Pre-heat the oven to 180 degrees fan/ 200 degrees/ gas 6. Put the butter and garlic into a roasting tin and let it melt in the oven as you wash and slice the leeks.

Mix the leeks into the melted butter and season generously with salt and black pepper. Pop it back into the oven for 20 minutes.

After 20 minutes mix through all the other ingredients except the breadcrumbs and the olive oil, which are sprinkled and drizzled on top.

Serve the gratin warm with a side salad. It’s nice the next day too, heated through just a little.

Most comfort foods go heavy on carbs, but not this one. If you’re looking for a healthy yet indulgent comfort food to enjoy as the nights draw in, look no further.

Rich dairy products like crème fraiche and feta aren’t massively good for you, unless you count the calcium. But if they make you crave lentils and leeks can we agree to let them off? I hope so because this peculiar gratin is extremely more-ish and delicious. It has a crunchy top, a yielding middle and a multi-layered, savoury taste.

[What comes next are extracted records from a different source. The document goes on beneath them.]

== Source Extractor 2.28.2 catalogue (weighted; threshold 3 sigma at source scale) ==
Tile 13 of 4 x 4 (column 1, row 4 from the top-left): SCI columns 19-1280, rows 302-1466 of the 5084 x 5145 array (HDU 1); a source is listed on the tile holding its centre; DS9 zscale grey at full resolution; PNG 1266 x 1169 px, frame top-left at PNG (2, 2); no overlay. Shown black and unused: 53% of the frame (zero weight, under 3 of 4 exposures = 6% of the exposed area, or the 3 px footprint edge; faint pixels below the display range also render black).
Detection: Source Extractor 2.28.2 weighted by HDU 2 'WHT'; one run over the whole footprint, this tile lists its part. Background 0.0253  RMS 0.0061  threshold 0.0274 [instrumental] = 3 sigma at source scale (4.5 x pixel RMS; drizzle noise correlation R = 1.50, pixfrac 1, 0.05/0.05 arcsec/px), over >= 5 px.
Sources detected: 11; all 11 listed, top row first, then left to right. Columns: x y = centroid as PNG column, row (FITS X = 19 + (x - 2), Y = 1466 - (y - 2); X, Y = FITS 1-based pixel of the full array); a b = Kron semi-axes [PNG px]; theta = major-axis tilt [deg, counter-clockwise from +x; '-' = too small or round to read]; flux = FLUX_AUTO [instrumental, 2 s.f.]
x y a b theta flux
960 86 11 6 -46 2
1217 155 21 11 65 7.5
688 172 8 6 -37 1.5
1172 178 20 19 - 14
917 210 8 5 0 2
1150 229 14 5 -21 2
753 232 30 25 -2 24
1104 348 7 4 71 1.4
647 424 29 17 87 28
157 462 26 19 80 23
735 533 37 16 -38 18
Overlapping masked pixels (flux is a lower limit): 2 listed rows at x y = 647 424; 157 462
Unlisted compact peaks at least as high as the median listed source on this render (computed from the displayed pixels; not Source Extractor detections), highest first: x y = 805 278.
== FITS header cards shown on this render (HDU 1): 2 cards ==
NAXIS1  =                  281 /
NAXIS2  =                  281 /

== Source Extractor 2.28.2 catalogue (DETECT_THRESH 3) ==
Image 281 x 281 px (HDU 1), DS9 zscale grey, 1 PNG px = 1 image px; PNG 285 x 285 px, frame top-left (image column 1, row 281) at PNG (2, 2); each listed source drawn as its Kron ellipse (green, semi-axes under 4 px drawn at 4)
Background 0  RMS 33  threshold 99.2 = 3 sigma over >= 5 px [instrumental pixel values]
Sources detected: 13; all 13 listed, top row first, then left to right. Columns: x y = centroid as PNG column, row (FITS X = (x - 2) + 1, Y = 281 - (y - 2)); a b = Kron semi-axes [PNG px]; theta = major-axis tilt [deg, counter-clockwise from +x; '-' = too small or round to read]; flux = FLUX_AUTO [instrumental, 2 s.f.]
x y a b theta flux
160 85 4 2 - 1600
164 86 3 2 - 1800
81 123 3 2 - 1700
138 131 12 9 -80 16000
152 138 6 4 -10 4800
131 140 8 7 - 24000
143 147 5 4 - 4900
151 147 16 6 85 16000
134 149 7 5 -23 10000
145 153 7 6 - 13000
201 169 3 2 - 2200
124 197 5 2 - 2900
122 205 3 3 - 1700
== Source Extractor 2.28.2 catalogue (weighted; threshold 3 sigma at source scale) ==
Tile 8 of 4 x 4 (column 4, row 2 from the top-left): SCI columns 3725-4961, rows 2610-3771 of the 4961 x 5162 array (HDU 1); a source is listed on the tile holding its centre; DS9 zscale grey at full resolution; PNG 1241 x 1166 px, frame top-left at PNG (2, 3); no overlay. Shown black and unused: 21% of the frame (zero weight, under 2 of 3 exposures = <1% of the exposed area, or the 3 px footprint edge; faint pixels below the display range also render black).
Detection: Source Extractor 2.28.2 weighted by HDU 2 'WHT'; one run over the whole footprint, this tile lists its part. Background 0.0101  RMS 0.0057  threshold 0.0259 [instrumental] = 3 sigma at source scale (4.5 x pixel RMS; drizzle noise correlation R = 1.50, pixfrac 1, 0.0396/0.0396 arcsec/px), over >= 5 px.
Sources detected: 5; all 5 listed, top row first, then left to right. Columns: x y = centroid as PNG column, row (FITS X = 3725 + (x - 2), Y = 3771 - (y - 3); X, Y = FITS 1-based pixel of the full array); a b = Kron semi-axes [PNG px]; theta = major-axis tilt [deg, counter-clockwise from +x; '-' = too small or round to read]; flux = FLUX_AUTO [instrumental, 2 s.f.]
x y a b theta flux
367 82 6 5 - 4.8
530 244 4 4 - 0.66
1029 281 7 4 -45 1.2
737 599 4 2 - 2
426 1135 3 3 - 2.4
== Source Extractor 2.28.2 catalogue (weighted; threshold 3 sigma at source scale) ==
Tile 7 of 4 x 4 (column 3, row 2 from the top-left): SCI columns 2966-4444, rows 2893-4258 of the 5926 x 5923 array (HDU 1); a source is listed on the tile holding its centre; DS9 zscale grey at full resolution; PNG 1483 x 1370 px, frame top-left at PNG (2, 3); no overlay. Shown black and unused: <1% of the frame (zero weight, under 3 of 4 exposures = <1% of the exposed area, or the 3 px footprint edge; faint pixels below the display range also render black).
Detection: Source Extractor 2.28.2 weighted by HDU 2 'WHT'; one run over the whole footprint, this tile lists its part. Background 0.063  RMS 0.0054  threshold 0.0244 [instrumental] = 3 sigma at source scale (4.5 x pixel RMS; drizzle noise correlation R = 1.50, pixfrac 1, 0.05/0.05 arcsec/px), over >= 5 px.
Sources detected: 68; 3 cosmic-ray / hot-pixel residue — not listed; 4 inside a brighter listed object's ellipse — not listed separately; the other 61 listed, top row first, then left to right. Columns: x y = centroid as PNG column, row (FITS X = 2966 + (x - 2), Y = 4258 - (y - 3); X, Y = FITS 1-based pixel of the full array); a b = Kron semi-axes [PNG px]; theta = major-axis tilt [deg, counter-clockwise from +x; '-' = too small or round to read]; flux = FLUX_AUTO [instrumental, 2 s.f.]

Russell and I loved this, the kids not so much, so the jury was out. Could I include it in this blog? Two reluctant friends agreed to try it. One of them disliked it on sight because it looked “disgustingly healthy”, and the other one hates lentils. They both changed their minds and said they would gladly eat it again.

Like everything in The Green Roasting Tin by Rukmini Iyer, this is extremely easy, especially if you make use of pre-cooked lentils as she suggests. But did you know that lentils can be made even healthier by soaking them overnight and discarding the water? It reduces the phytate levels (phytate is the only anti-nutrient in this high-fibre cholesterol-busting food.) So perhaps it’s worth cooking them in advance after all?